Liquid Biopsies Could Enable Researchers to Track and Treat Additional Mutations as They Develop
The discovery of multiple genetic alterations in NSC lung cancers suggests an urgent need for oncologists to develop new first-line combination therapies capable of targeting multiple genetic pathways in patients' tumours, rather than waiting for resistance to develop before trying a second drug, the authors say.
"To me, the most interesting single finding was that five to ten percent of patients whose tumours had genetic alterations in both EGFR and cell-cycle genes such as CDK4 and CDK6 did much worse when treated with targeted EGFR inhibitors," Blakely said. "In some cases, patients didn't respond to those drugs at all.
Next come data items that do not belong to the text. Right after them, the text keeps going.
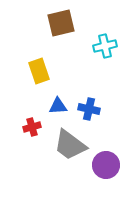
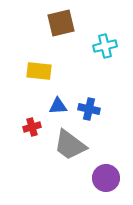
yellow rectangle: rotated 65 degrees counterclockwise
purple circle: moved 13 px down
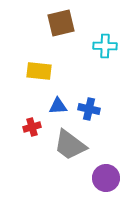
cyan cross: rotated 15 degrees clockwise
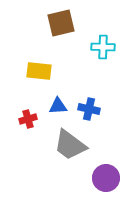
cyan cross: moved 2 px left, 1 px down
red cross: moved 4 px left, 8 px up
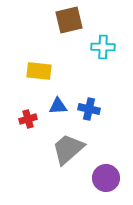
brown square: moved 8 px right, 3 px up
gray trapezoid: moved 2 px left, 4 px down; rotated 102 degrees clockwise
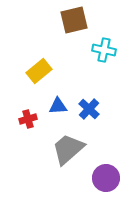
brown square: moved 5 px right
cyan cross: moved 1 px right, 3 px down; rotated 10 degrees clockwise
yellow rectangle: rotated 45 degrees counterclockwise
blue cross: rotated 30 degrees clockwise
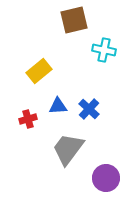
gray trapezoid: rotated 12 degrees counterclockwise
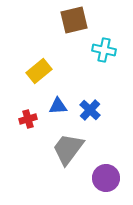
blue cross: moved 1 px right, 1 px down
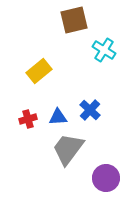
cyan cross: rotated 20 degrees clockwise
blue triangle: moved 11 px down
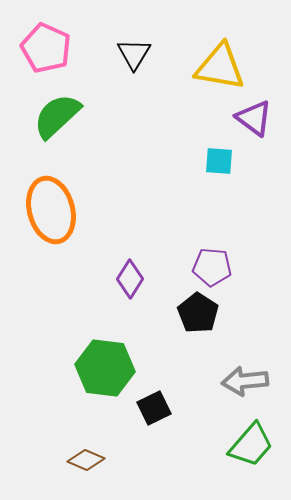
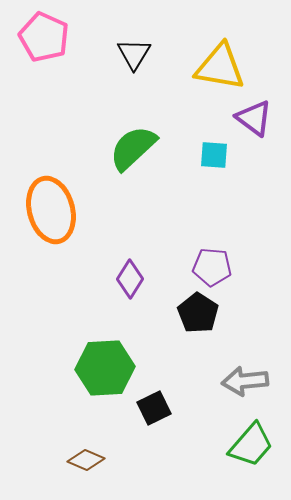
pink pentagon: moved 2 px left, 11 px up
green semicircle: moved 76 px right, 32 px down
cyan square: moved 5 px left, 6 px up
green hexagon: rotated 10 degrees counterclockwise
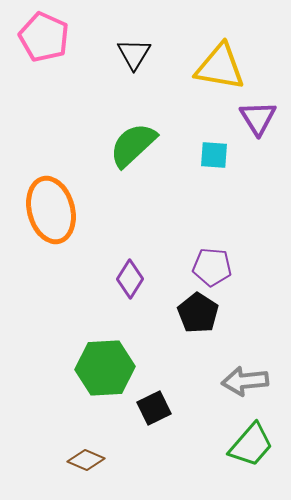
purple triangle: moved 4 px right; rotated 21 degrees clockwise
green semicircle: moved 3 px up
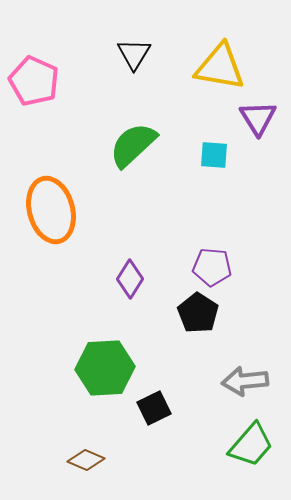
pink pentagon: moved 10 px left, 44 px down
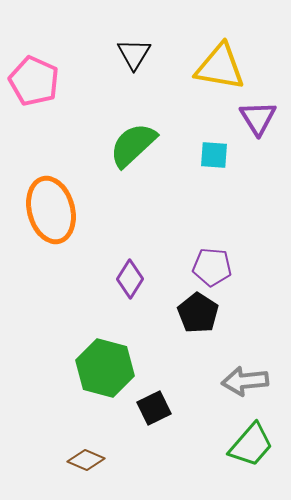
green hexagon: rotated 18 degrees clockwise
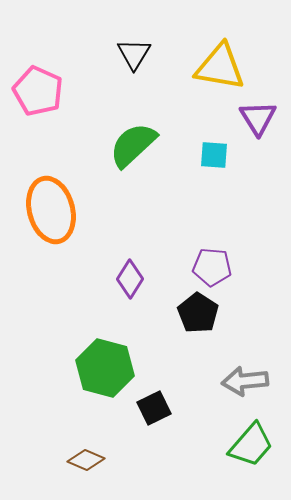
pink pentagon: moved 4 px right, 10 px down
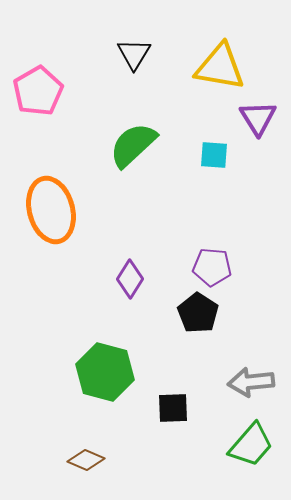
pink pentagon: rotated 18 degrees clockwise
green hexagon: moved 4 px down
gray arrow: moved 6 px right, 1 px down
black square: moved 19 px right; rotated 24 degrees clockwise
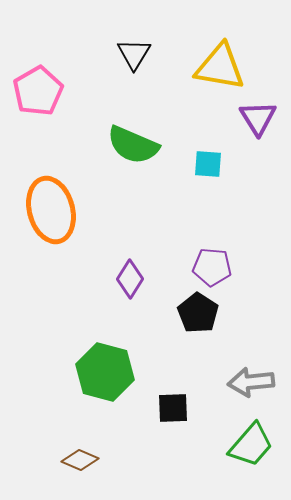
green semicircle: rotated 114 degrees counterclockwise
cyan square: moved 6 px left, 9 px down
brown diamond: moved 6 px left
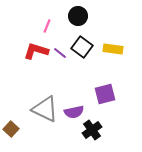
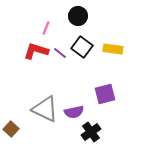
pink line: moved 1 px left, 2 px down
black cross: moved 1 px left, 2 px down
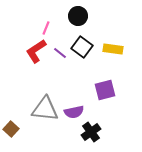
red L-shape: rotated 50 degrees counterclockwise
purple square: moved 4 px up
gray triangle: rotated 20 degrees counterclockwise
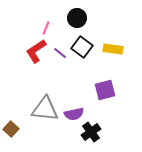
black circle: moved 1 px left, 2 px down
purple semicircle: moved 2 px down
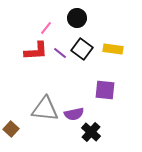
pink line: rotated 16 degrees clockwise
black square: moved 2 px down
red L-shape: rotated 150 degrees counterclockwise
purple square: rotated 20 degrees clockwise
black cross: rotated 12 degrees counterclockwise
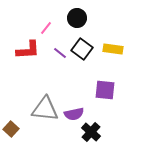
red L-shape: moved 8 px left, 1 px up
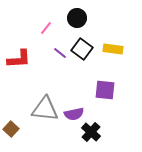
red L-shape: moved 9 px left, 9 px down
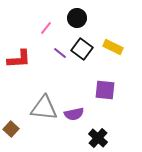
yellow rectangle: moved 2 px up; rotated 18 degrees clockwise
gray triangle: moved 1 px left, 1 px up
black cross: moved 7 px right, 6 px down
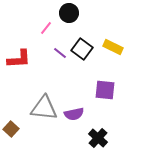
black circle: moved 8 px left, 5 px up
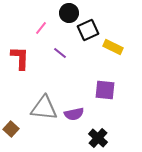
pink line: moved 5 px left
black square: moved 6 px right, 19 px up; rotated 30 degrees clockwise
red L-shape: moved 1 px right, 1 px up; rotated 85 degrees counterclockwise
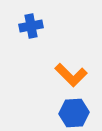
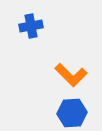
blue hexagon: moved 2 px left
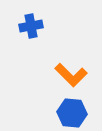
blue hexagon: rotated 8 degrees clockwise
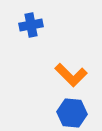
blue cross: moved 1 px up
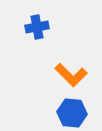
blue cross: moved 6 px right, 2 px down
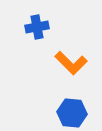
orange L-shape: moved 12 px up
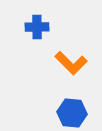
blue cross: rotated 10 degrees clockwise
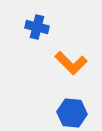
blue cross: rotated 15 degrees clockwise
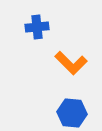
blue cross: rotated 20 degrees counterclockwise
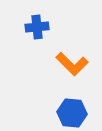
orange L-shape: moved 1 px right, 1 px down
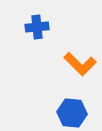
orange L-shape: moved 8 px right
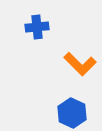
blue hexagon: rotated 20 degrees clockwise
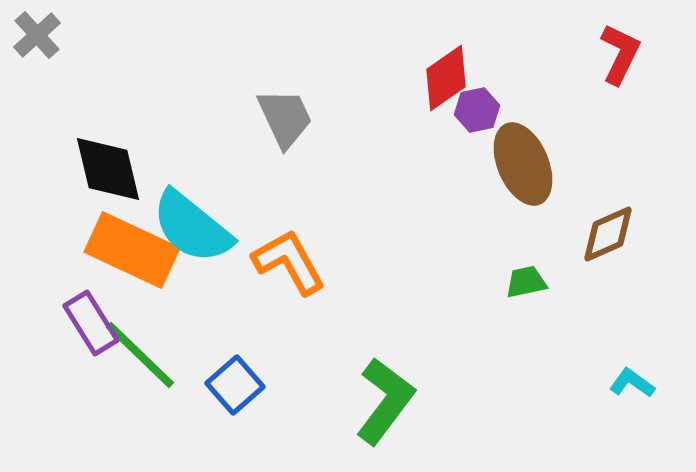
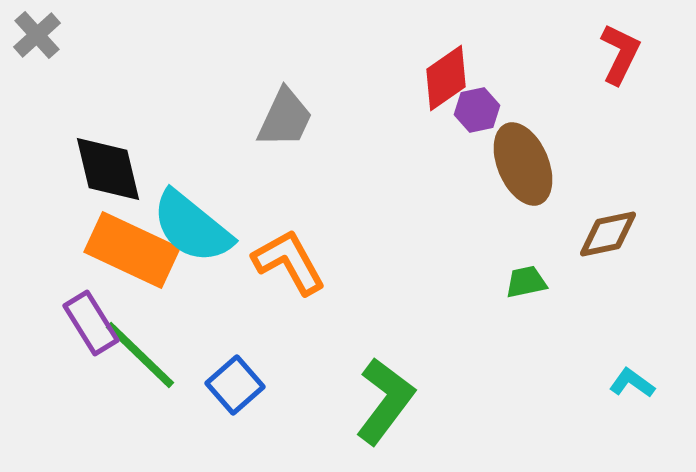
gray trapezoid: rotated 50 degrees clockwise
brown diamond: rotated 12 degrees clockwise
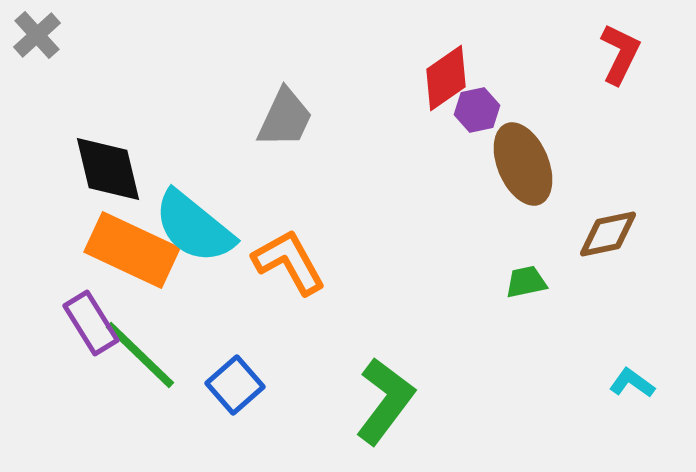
cyan semicircle: moved 2 px right
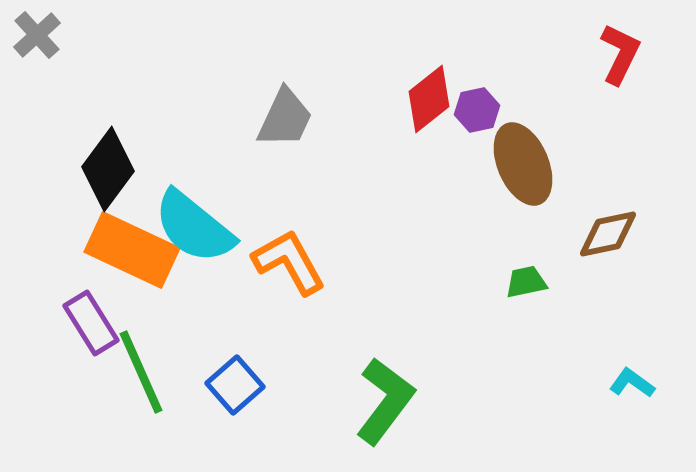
red diamond: moved 17 px left, 21 px down; rotated 4 degrees counterclockwise
black diamond: rotated 50 degrees clockwise
green line: moved 1 px right, 17 px down; rotated 22 degrees clockwise
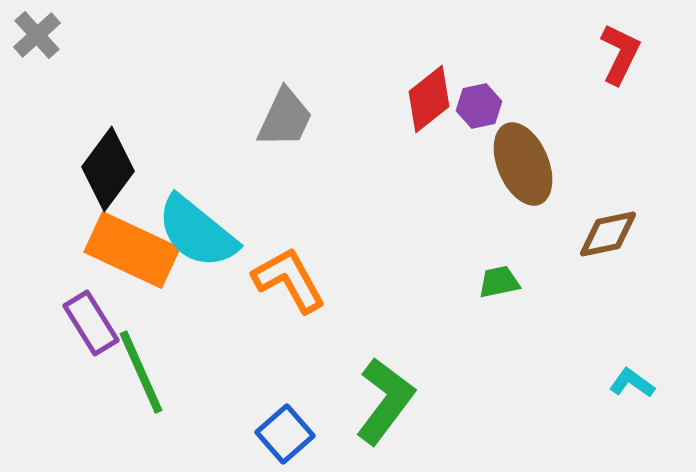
purple hexagon: moved 2 px right, 4 px up
cyan semicircle: moved 3 px right, 5 px down
orange L-shape: moved 18 px down
green trapezoid: moved 27 px left
blue square: moved 50 px right, 49 px down
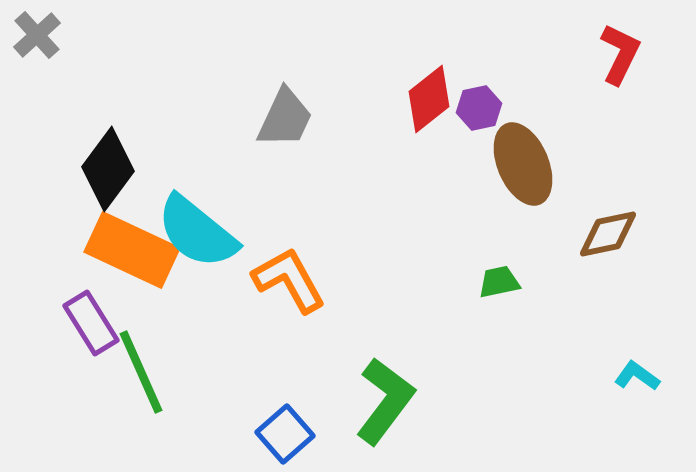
purple hexagon: moved 2 px down
cyan L-shape: moved 5 px right, 7 px up
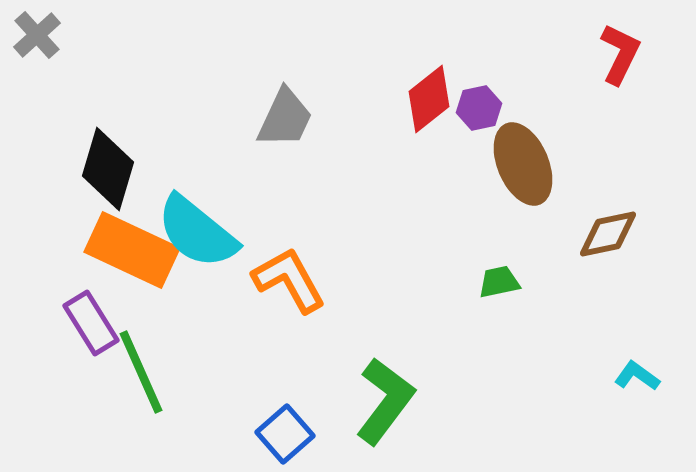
black diamond: rotated 20 degrees counterclockwise
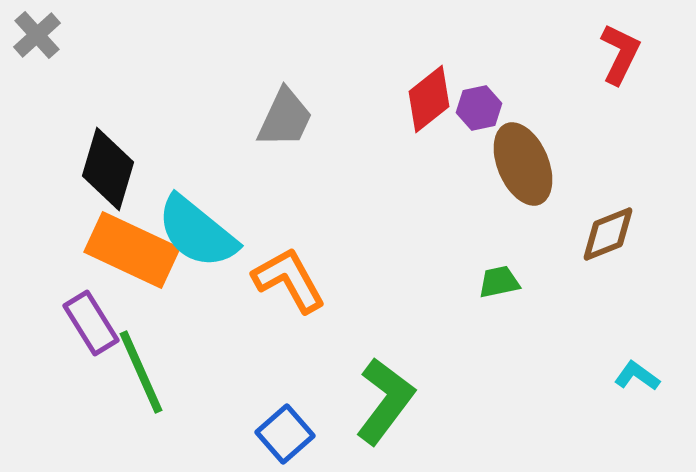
brown diamond: rotated 10 degrees counterclockwise
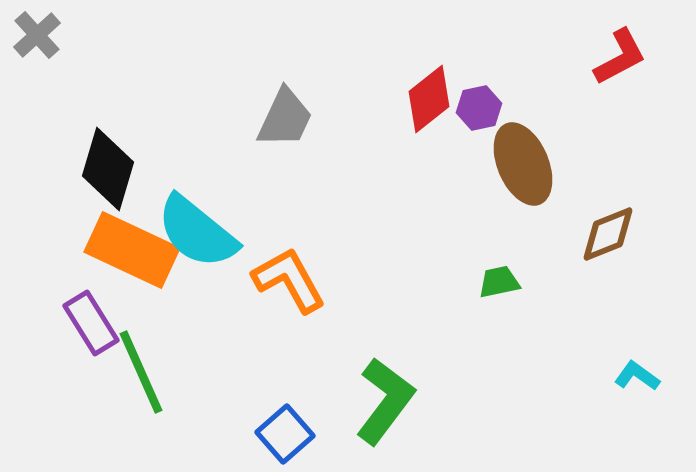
red L-shape: moved 3 px down; rotated 36 degrees clockwise
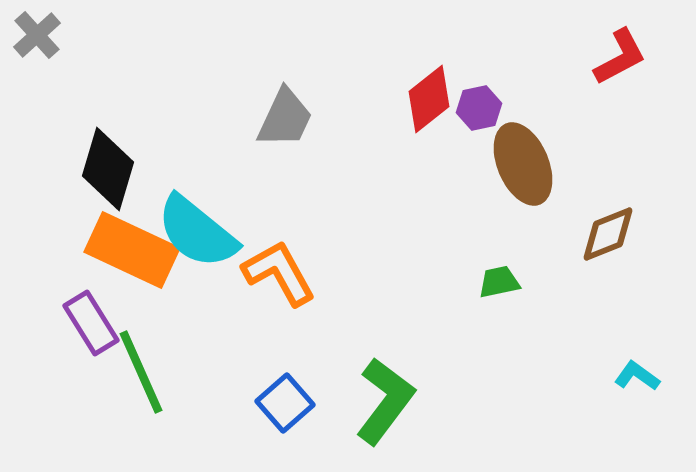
orange L-shape: moved 10 px left, 7 px up
blue square: moved 31 px up
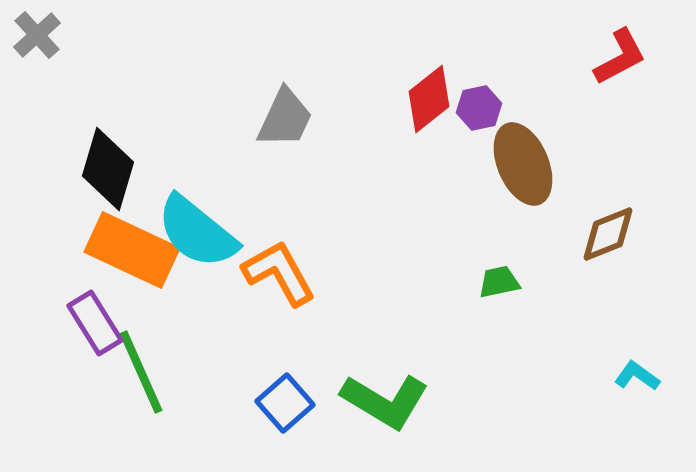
purple rectangle: moved 4 px right
green L-shape: rotated 84 degrees clockwise
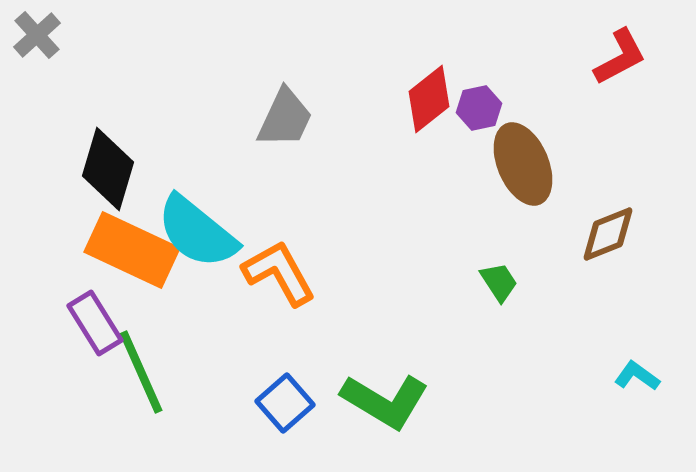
green trapezoid: rotated 69 degrees clockwise
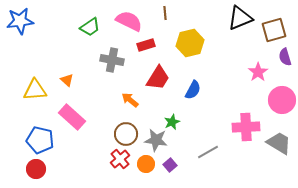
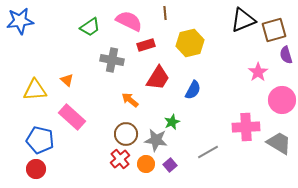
black triangle: moved 3 px right, 2 px down
purple semicircle: moved 1 px right, 2 px up
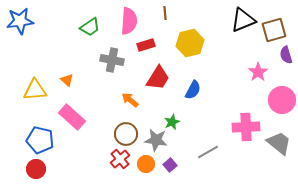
pink semicircle: rotated 68 degrees clockwise
gray trapezoid: rotated 8 degrees clockwise
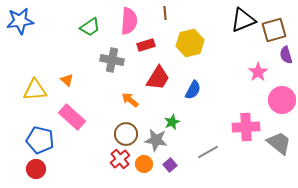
orange circle: moved 2 px left
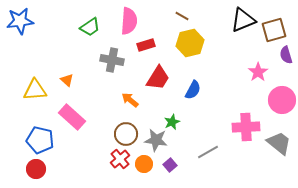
brown line: moved 17 px right, 3 px down; rotated 56 degrees counterclockwise
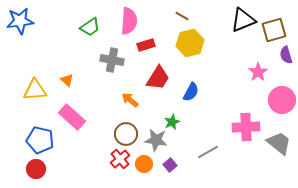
blue semicircle: moved 2 px left, 2 px down
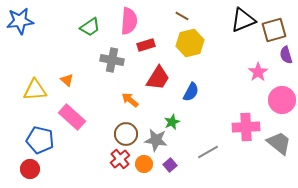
red circle: moved 6 px left
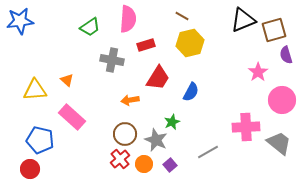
pink semicircle: moved 1 px left, 2 px up
orange arrow: rotated 48 degrees counterclockwise
brown circle: moved 1 px left
gray star: rotated 15 degrees clockwise
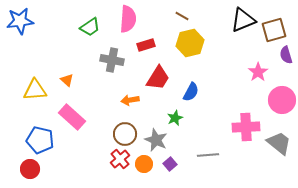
green star: moved 3 px right, 4 px up
gray line: moved 3 px down; rotated 25 degrees clockwise
purple square: moved 1 px up
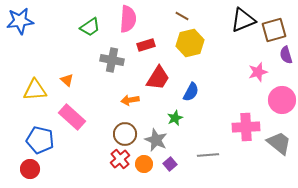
pink star: rotated 18 degrees clockwise
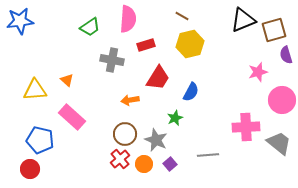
yellow hexagon: moved 1 px down
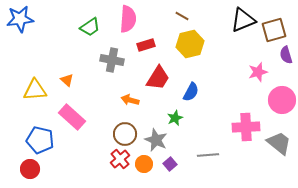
blue star: moved 2 px up
orange arrow: rotated 24 degrees clockwise
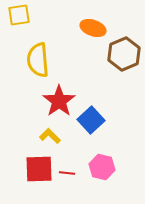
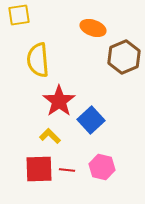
brown hexagon: moved 3 px down
red line: moved 3 px up
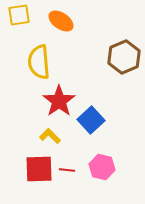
orange ellipse: moved 32 px left, 7 px up; rotated 15 degrees clockwise
yellow semicircle: moved 1 px right, 2 px down
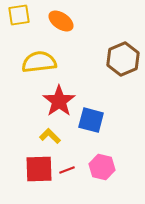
brown hexagon: moved 1 px left, 2 px down
yellow semicircle: rotated 88 degrees clockwise
blue square: rotated 32 degrees counterclockwise
red line: rotated 28 degrees counterclockwise
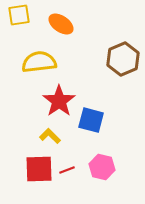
orange ellipse: moved 3 px down
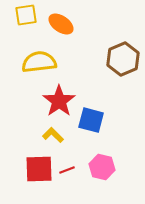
yellow square: moved 7 px right
yellow L-shape: moved 3 px right, 1 px up
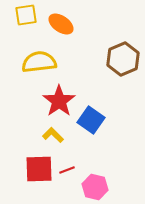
blue square: rotated 20 degrees clockwise
pink hexagon: moved 7 px left, 20 px down
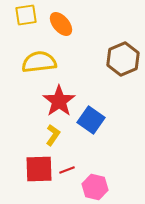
orange ellipse: rotated 15 degrees clockwise
yellow L-shape: rotated 80 degrees clockwise
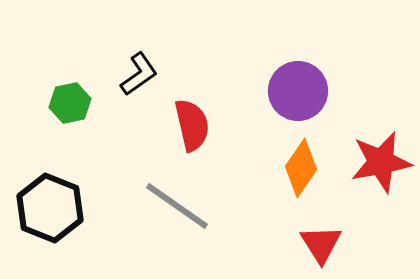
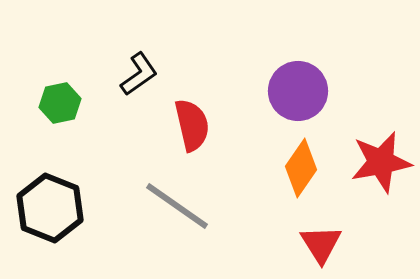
green hexagon: moved 10 px left
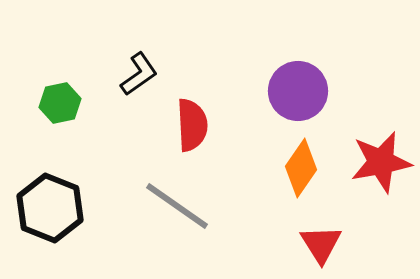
red semicircle: rotated 10 degrees clockwise
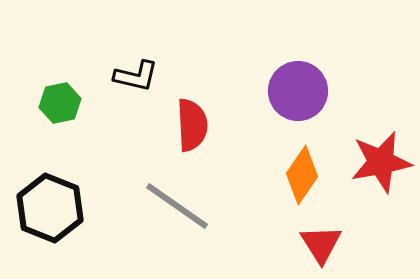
black L-shape: moved 3 px left, 2 px down; rotated 48 degrees clockwise
orange diamond: moved 1 px right, 7 px down
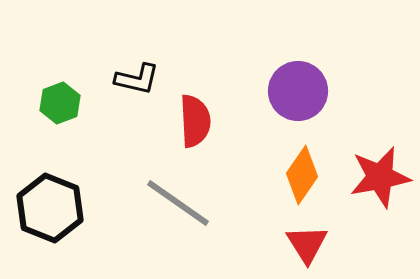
black L-shape: moved 1 px right, 3 px down
green hexagon: rotated 9 degrees counterclockwise
red semicircle: moved 3 px right, 4 px up
red star: moved 1 px left, 15 px down
gray line: moved 1 px right, 3 px up
red triangle: moved 14 px left
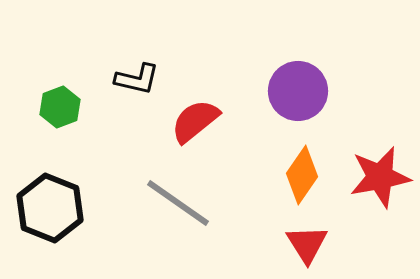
green hexagon: moved 4 px down
red semicircle: rotated 126 degrees counterclockwise
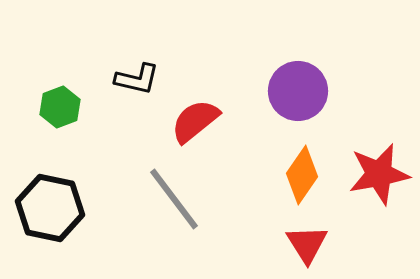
red star: moved 1 px left, 3 px up
gray line: moved 4 px left, 4 px up; rotated 18 degrees clockwise
black hexagon: rotated 10 degrees counterclockwise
Interestingly, there are already FDA-approved drugs for breast cancer that target these cell-cycle genes*, so perhaps beginning treatment with a combination of these drugs could improve these patients' chance of responding to therapy and avoiding drug-resistance."
More broadly, Blakely added, the new findings call for doctors to develop a more adaptive strategy to cancer treatment: using regular liquid biopsies to monitor the genetic landscape of a patient's tumour as it responds to treatment or begins to develop resistance, and altering the treatment regimen to target the shifting array of mutations driving the cancer's progression.
In the paper, the authors provide a case study from UCSF that illustrates the kind of real-time information such monitoring could provide.
In collaboration with co-author Charles Swanton at the Francis Crick Institute in London, they describe an EGFR-mutant lung cancer patient who received whole-exome gene sequencing of tumour samples and liquid biopsies at seven time points during their treatment, which retrospectively reveal exactly when new genetic mutations arose as the patient's cancer recurred after initial surgery, initially responded to targeted drug treatment, but eventually developed resistance to both a first and second round of EGFR-targeted drugs, then eventually -- and fatally -- metastasised.
"We need to go beyond the typical call for combination therapy," Blakely said. "These results shed light on how complex and adaptable these cancers are at a genetic level. Even if you come up with one initially effective combination of drugs, there's still likely to be a whole slew of other genetic alterations you ultimately need to overcome to kill the cancer. The only way to do that is to adjust your treatment strategy faster than the cancer can evolve resistance."